Exercise directions:
For this exercise, print the listing below exactly, without its pictures.

※

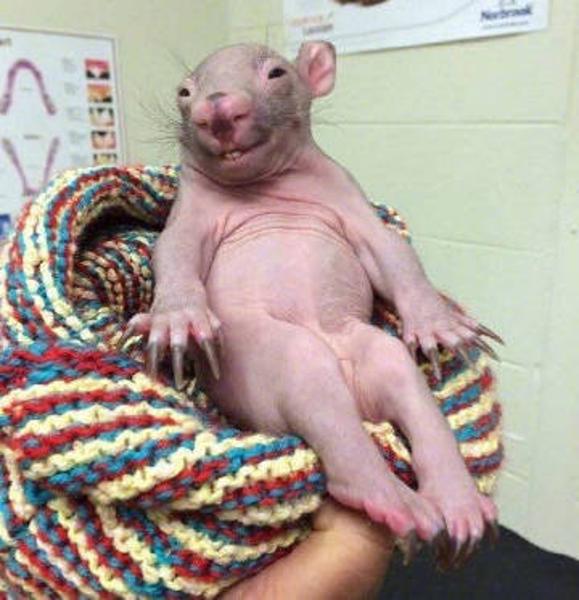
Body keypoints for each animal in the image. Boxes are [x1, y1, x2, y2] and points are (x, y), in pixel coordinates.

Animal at [126, 41, 502, 564]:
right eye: (184, 92)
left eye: (276, 73)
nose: (216, 110)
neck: (267, 185)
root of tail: (355, 394)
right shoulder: (191, 213)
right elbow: (174, 252)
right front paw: (178, 317)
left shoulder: (347, 199)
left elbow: (392, 252)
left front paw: (436, 321)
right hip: (263, 360)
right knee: (307, 374)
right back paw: (389, 496)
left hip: (368, 348)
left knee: (401, 374)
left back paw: (457, 500)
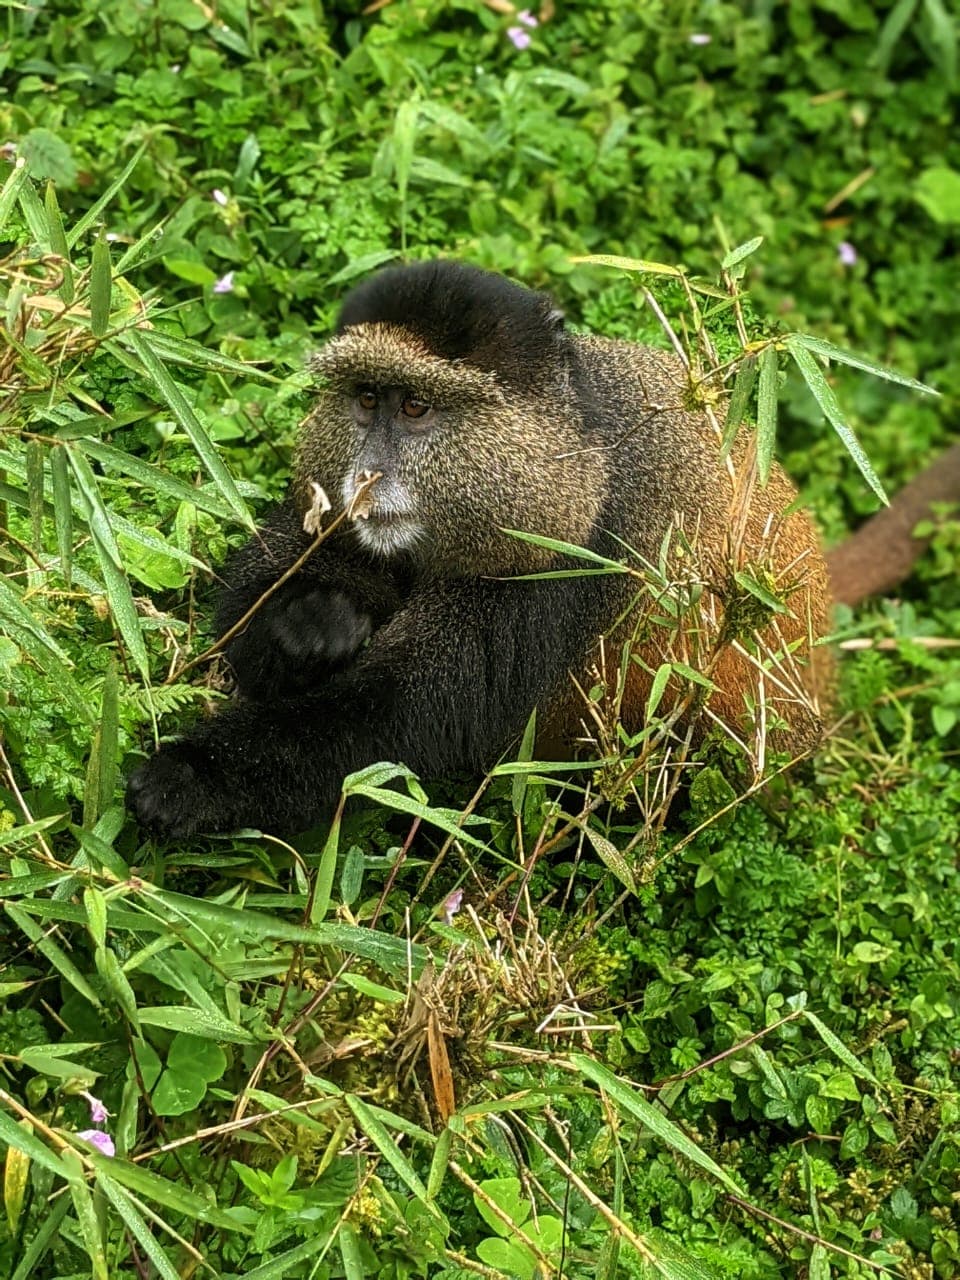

※

Answer for this exercise:
Body keypoints for each animal in the image. Boxes are [x1, y1, x2, y2] and points are (x, y), in pixel coordinates.

Animal at [126, 41, 502, 564]:
right eye: (184, 92)
left eye: (276, 73)
nose: (216, 110)
neck: (267, 185)
root of tail: (355, 394)
right shoulder: (191, 213)
right elbow: (174, 252)
right front paw: (178, 317)
left shoulder: (347, 199)
left elbow: (392, 252)
left front paw: (436, 321)
right hip: (263, 360)
right knee: (307, 374)
right back paw: (389, 496)
left hip: (368, 348)
left knee: (401, 374)
left back paw: (457, 500)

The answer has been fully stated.